▶ Given entries:
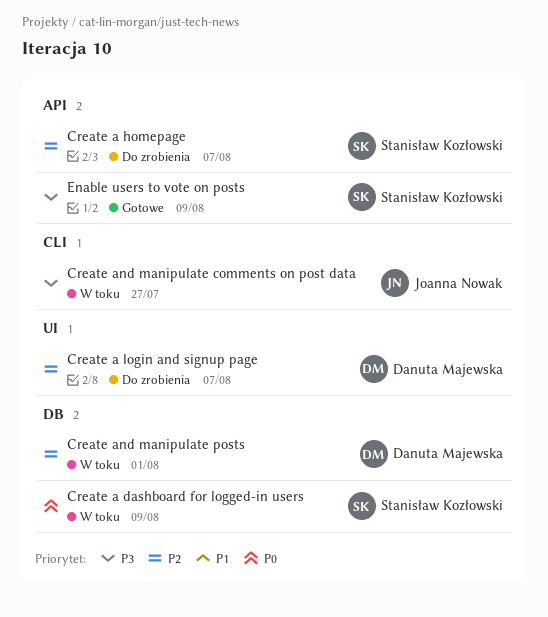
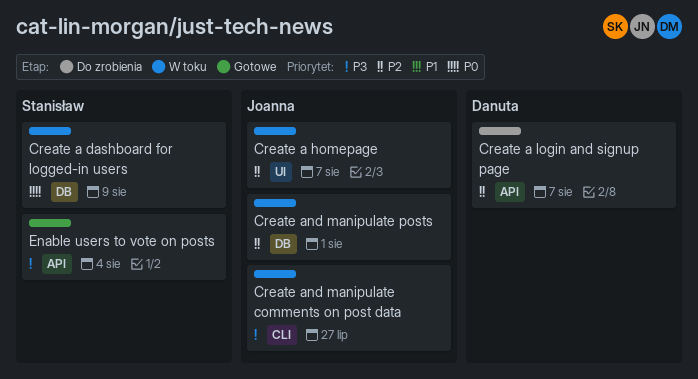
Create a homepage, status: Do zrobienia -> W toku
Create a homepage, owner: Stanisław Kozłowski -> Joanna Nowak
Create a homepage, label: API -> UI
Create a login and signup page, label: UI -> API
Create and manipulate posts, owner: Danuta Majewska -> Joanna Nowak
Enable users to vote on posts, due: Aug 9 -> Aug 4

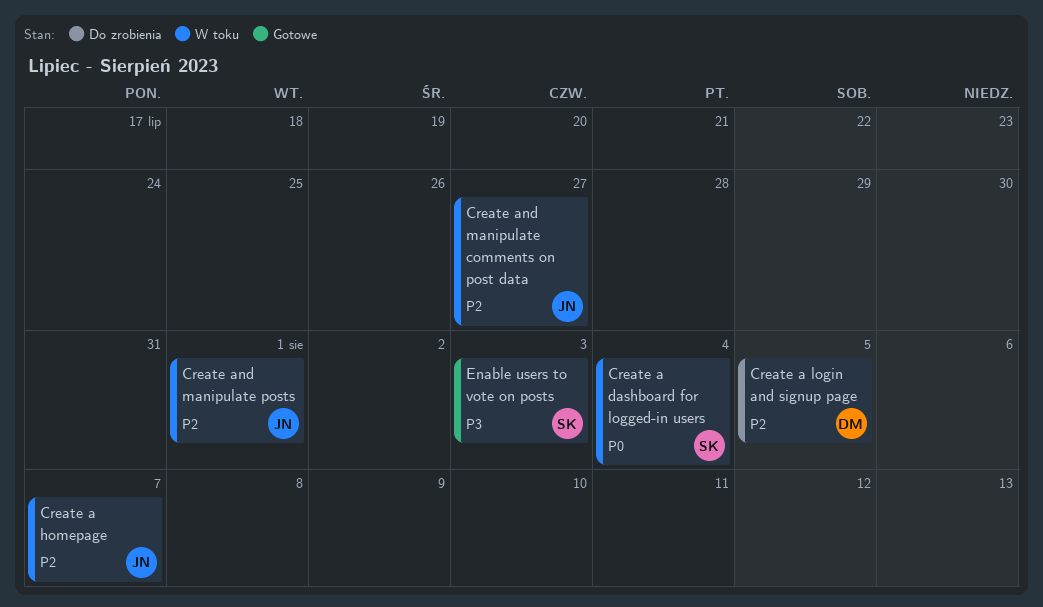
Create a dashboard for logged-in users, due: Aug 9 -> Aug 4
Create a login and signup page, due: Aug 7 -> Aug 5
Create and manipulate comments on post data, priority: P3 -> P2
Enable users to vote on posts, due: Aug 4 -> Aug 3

▶ Exercise details: The word to find is "Enable". Copy every line of the records that holds it.

▶ Written answer:
Enable users to vote on posts, due: Aug 9 -> Aug 4
Enable users to vote on posts, due: Aug 4 -> Aug 3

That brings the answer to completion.